= Исходный текст =
Впервые (неверно дотированное) — ВЛ, 1973, № 9. С.218. Подлинник — РГАЛИ. Ф.2207. Оп.1. Ед.хр.11. Л.65.
П.И.Чагин (1898–1967) — тогда директор Гослитиздата.
<Москва,> 9 июня <19>43
Дорогой Петр Николаевич,
посылаю статью об эльзасцах[782], о которой несколько недель тому назад говорил с товарищем Леонтьевым[783].
Теперь я закончил литературную работу, которая меня на некоторое время отрывала от газет, и рад буду теснее работать с Вами. Вот только не могу скрыть от Вас удивления и досады. Я понимаю, что статья об Англии, которую я написал по просьбе «Правды», не была напечатана по независящим от редакции обстоятельствам. Но мне кажется, что редакция могла бы мне об этом сказать. Иначе получается как-то странно: когда статья нужна, мне много раз звонят, когда произошла заминка — молчание. Прошу Вас рассудить самому, помогает ли это в работе.
Впервые. Подлинник — РГАСПИ. Ф. 629. Оп.1. Ед.хр. 110. Л.2.
<Из Москвы в действующую армию,> 12 сентября <19>43
Mon cher ami,
очень обрадовался Вашей открытке. Знал от М<арии> А<лександровны> и Кривицкого[784], что Вас хорошо встретили[785]. Мне очень хочется еще верить, что добродетель восторжествует. В Москве особых новостей нет, кроме больших новостей, которые Вы переживаете еще острее. Бузу не понимает по вечерам происходящего[786] и воет. Вы, наверно, взволнованы итальянскими делами[787]. Очень увлекательно. По-моему, немцы нервничают и могут неожиданно лопнуть. Я, как и прежде, стучу на машинке денно и нощно. Роза передает привет и говорит, что еще не все для нее и для Вас потеряно в жизни. Сава консервируется. Присылайте Вашу газету в <Красную> Звезду. Посылаю Вам «Свободу»[788]. Часто почему-то в последнее время вижу прежний Париж и теперешний. Пишите. Вас помнят и любят
Впервые.

= Предоставленный материал =

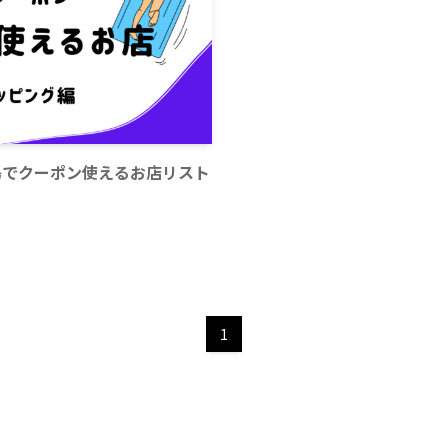
島でクーポン使えるお店リスト
1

= Задание =
Напечатайте без изменений фрагмент текста писем, который начинается со слов, содержащих «П.И.Чагин (1898–1967) —», и заканчивается словами «это в работе.».

= Поле ответа =
П.И.Чагин (1898–1967) — тогда директор Гослитиздата.
<Москва,> 9 июня <19>43
Дорогой Петр Николаевич,
посылаю статью об эльзасцах[782], о которой несколько недель тому назад говорил с товарищем Леонтьевым[783].
Теперь я закончил литературную работу, которая меня на некоторое время отрывала от газет, и рад буду теснее работать с Вами. Вот только не могу скрыть от Вас удивления и досады. Я понимаю, что статья об Англии, которую я написал по просьбе «Правды», не была напечатана по независящим от редакции обстоятельствам. Но мне кажется, что редакция могла бы мне об этом сказать. Иначе получается как-то странно: когда статья нужна, мне много раз звонят, когда произошла заминка — молчание. Прошу Вас рассудить самому, помогает ли это в работе.